*WORK ITEM:*
What you should write out is every line from the one containing "saucer: present [47,437,113,467]" to the end of the data, exactly and with nothing else.

*COLLECTED DATA:*

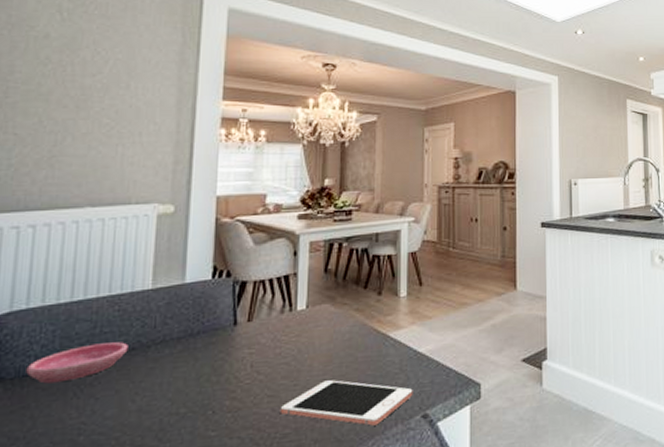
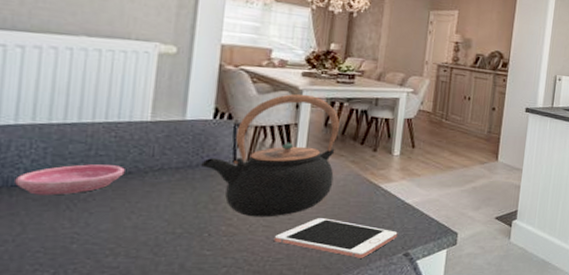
teapot: none [200,239,340,387] -> present [199,94,340,217]

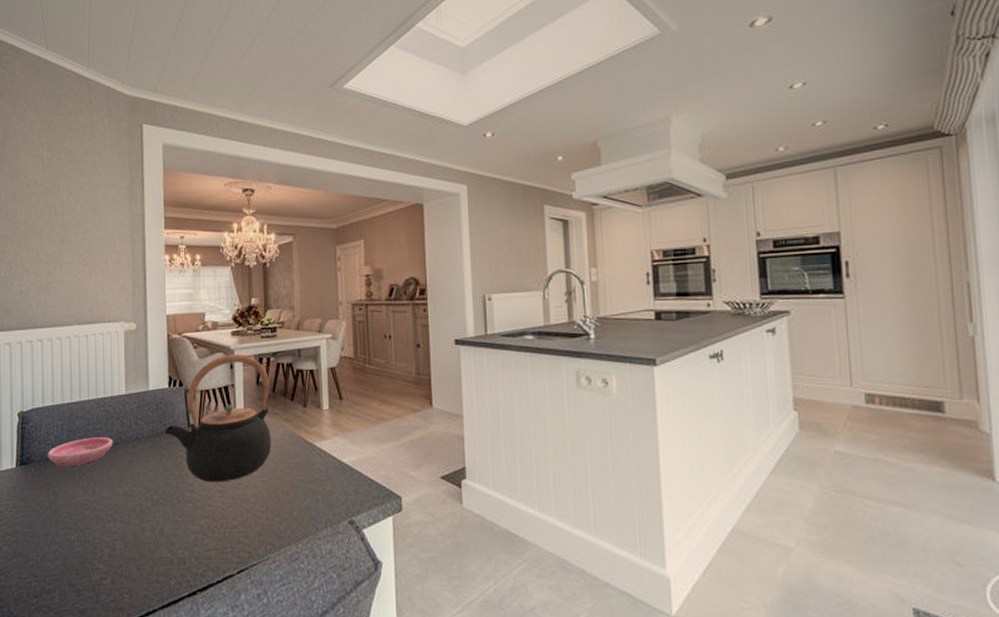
cell phone: present [273,218,398,258] -> none [229,482,340,526]

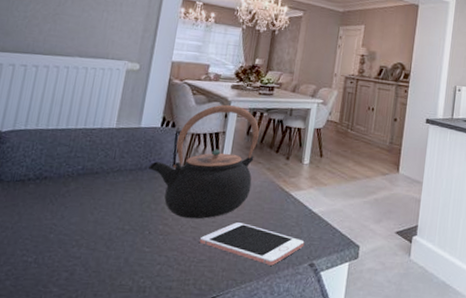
saucer: present [47,437,113,467] -> none [19,164,94,190]
cell phone: none [229,482,340,526] -> present [199,222,305,266]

*OUTPUT:*
saucer: present [47,437,113,467] -> none [19,164,94,190]
cell phone: none [229,482,340,526] -> present [199,222,305,266]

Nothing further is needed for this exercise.